Scrapy Frame crawl An expression website emoticon "Source +gif Emoticons Package Download"
Import Scrapy
Import Os,sys
Import requests
Import re
Class Scrapyone (Scrapy. Spider):
Name = "Stackone"
Start_urls = ["http://qq.yh31.com/ql/bd/"]
Def parse (self,response):
Hrf=response.xpath ('//*[@id = "main_bblm"]/div[2]/dl/dd/li ')
For Li in HRF:
item={}
Href=li.xpath (' a @href '). Extract ()
Hreftext=li.xpath (' A/text () '). Extract ()
Full_url = ' http://qq.yh31.com ' + '. Join (list (HREF))
Hreftext= '. Join (list (Hreftext))
#文件夹名称
If hreftext== ' > More > ':
Continue
Path = ' C:\GIF '
If not os.path.exists (path):
Os.makedirs (PATH)
item[' dirname ']=hreftext
Yield scrapy. Request (url=full_url,meta={' key ': Item},callback = self.parse1)
def parse1 (self,response):
ite={}
Full_url=[]
URL1 = Response.xpath ('//*[@id = "pe100_page_infolist"]/a[2]/@href '). Extract ()
Url2 = Response.xpath ('//*[@id = "pe100_page_infolist"]/a[2]/@href '). Re (' \d+ ')
URL1 = ". Join (URL1)
URL1 = Url1.split ('_')
URL2 = ". Join (URL2)
ite[' Dirn ']=response.meta[' key ' [' dirname ']
For I in range (1,int (URL2) +1):
Full_url= ' http://qq.yh31.com ' +url1[0]+ ' _ ' +str (i) + '. html '
#print (Full_url)
Yield scrapy. Request (url=full_url,meta={' key1 ': Ite},callback = self.parse2)
def parse2 (self,response):
p1=response.meta[' Key1 ' [' Dirn ']
RESP = Response.xpath ('//*[@id = ' main_bblm ']/div[1]/li/dt/a ')
Path = ' C:\GIF\\ ' + '. Join (p1)
If not os.path.exists (path):
Os.makedirs (PATH)
For LST in RESP:
alt = Lst.xpath (' img/@alt '). Extract ()

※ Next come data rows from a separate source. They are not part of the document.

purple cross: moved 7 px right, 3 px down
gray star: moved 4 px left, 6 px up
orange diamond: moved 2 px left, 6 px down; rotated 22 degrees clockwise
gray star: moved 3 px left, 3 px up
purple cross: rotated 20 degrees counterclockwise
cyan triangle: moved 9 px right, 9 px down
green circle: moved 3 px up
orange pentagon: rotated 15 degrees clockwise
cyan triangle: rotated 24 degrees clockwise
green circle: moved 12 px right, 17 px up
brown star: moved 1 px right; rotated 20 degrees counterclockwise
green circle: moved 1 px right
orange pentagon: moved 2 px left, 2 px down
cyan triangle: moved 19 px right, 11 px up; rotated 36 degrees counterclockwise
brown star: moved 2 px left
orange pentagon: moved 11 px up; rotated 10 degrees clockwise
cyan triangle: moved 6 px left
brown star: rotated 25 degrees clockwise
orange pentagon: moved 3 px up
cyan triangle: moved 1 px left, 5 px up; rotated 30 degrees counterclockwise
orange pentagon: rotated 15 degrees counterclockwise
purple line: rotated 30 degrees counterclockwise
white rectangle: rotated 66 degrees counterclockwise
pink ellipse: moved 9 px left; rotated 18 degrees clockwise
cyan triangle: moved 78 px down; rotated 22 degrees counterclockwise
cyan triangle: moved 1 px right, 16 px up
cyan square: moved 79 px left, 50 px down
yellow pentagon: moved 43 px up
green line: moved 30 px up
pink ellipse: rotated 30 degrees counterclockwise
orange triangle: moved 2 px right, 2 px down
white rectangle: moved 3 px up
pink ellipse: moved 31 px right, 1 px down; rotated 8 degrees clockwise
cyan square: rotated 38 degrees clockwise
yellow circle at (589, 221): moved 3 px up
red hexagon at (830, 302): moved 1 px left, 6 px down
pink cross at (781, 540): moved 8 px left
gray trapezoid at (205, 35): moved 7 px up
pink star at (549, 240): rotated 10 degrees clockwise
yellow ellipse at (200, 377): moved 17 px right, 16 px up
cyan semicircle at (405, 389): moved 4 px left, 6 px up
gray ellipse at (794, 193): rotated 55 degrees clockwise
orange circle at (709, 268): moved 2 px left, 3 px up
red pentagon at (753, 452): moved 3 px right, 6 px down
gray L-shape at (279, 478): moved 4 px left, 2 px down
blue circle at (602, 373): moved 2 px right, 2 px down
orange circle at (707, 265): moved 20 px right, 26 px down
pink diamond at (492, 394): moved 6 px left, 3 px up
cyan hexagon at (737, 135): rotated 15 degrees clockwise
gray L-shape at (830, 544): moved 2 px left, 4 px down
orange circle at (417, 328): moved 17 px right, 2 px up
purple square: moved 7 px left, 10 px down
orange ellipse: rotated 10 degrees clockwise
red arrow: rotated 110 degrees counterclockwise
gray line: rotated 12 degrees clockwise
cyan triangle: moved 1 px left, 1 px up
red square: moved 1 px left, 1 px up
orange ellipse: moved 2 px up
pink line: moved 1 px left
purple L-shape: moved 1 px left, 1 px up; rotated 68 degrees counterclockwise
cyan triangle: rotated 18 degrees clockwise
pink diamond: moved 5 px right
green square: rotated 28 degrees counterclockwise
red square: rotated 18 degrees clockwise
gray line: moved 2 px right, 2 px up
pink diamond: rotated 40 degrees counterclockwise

src = Lst.xpath (' img/@src '). Extract ()
src = ' http://qq.yh31.com ' + '. Join (list (SRC))
alt = '. Join (list (ALT))
Html=requests.get (SRC)
With open (path+ ' \ \ ' +alt+ '. gif ', ' WB ') as file:
File.write (html.content)
Script execution Mode:cmd--> switch to the directory where the script is located-->scrapy runspider xxxx.py
After execution, the corresponding folder is automatically created according to the GIF classification in the C:\gif folder to store the GIF image.